Scissons and UN officials say they are unfazed by critics who have seen the ad on the UNHCR's website and who complain it is too graphic and should be pulled. "For me it's good. It gets people talking," said Scissons. "If we've done that, we've done our job."
He also stressed the ad is pure animation, with the exception of the hand holding the tweezers.
Scissons says he toyed with the idea of putting a little asterisk at the foot of the ad saying; "No real snails were harmed in the making of the commercial," but he decided it wasn't necessary.
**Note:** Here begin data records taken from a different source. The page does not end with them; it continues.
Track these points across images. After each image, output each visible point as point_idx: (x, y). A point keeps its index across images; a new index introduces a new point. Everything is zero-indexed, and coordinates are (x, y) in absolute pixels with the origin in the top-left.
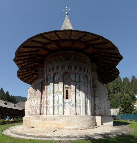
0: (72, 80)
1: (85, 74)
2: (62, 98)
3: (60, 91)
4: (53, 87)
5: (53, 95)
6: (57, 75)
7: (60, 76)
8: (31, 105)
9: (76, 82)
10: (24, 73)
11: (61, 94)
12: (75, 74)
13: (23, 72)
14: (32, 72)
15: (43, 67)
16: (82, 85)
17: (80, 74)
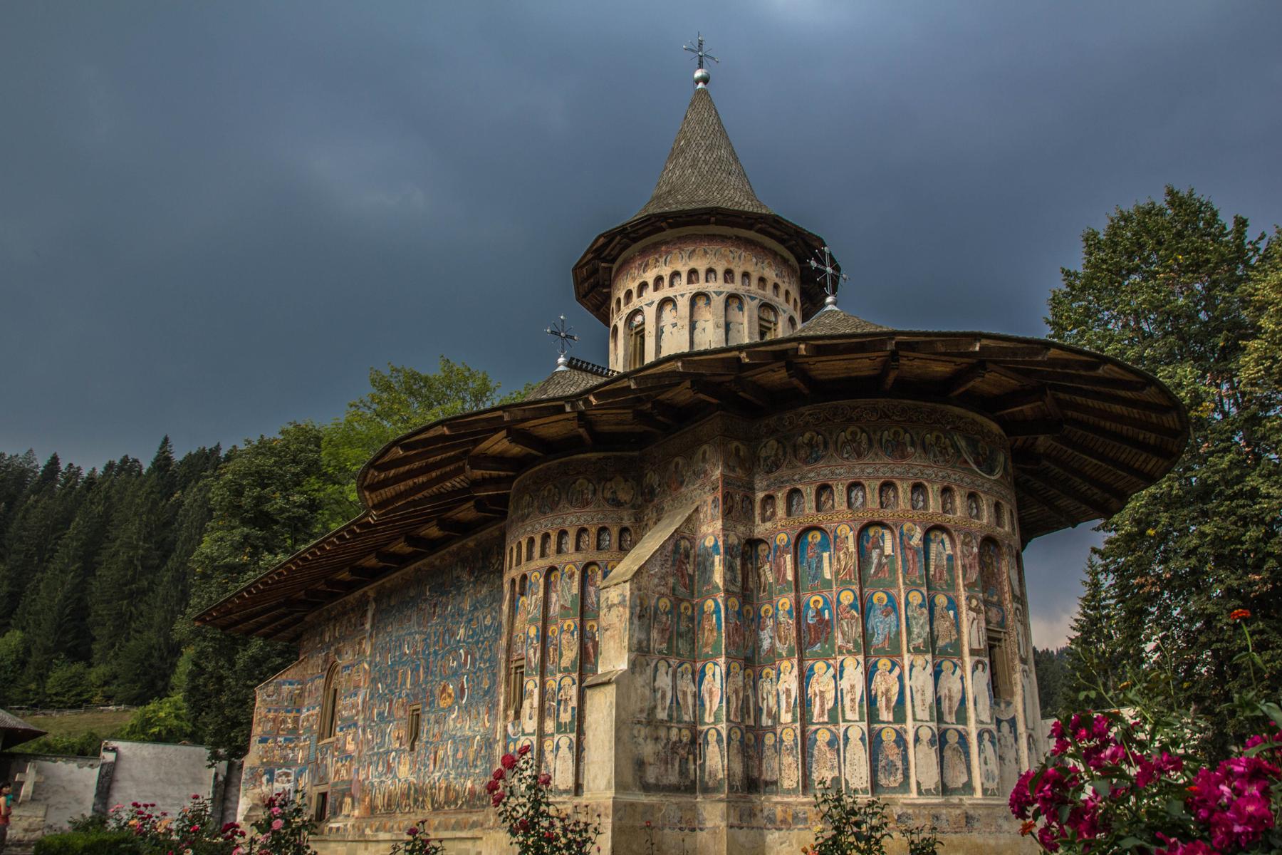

The campaign, which also includes radio and print spots, can be viewed on the UN agency's website, www.unhcr.ca/help
Because almost all the work by animators, sound technicians and others was done for free, the only cost to UNHCR was $4,400 to make copies.
Scissons said he is bent on waking Canadians and others living in comfortable, democratic societies to the refugee nightmare of violence, persecution and homelessness.
Mock radio ads to be aired in Toronto tell residents of certain neighbourhoods that they have been displaced.
"Please be advised your families have been evicted, beaten and are running eastbound on Circle Drive to save their lives," says one.
Nanda Na Champassak, a senior UNHCR official in Canada, said the campaign is harder hitting than previous ones but that UNHCR officials at all levels embraced the approach.
UNHCR cites the many people being displaced by conflicts in Iraq, Sudan's Darfur region and Colombia as today's most critical refugee hot spots.
Scissons latched on to the idea of getting his firm to help create a new refugee campaign after one of UNHCR's mailings landed on his doorstep. He said the information was moving, but he thought it could be presented more compellingly.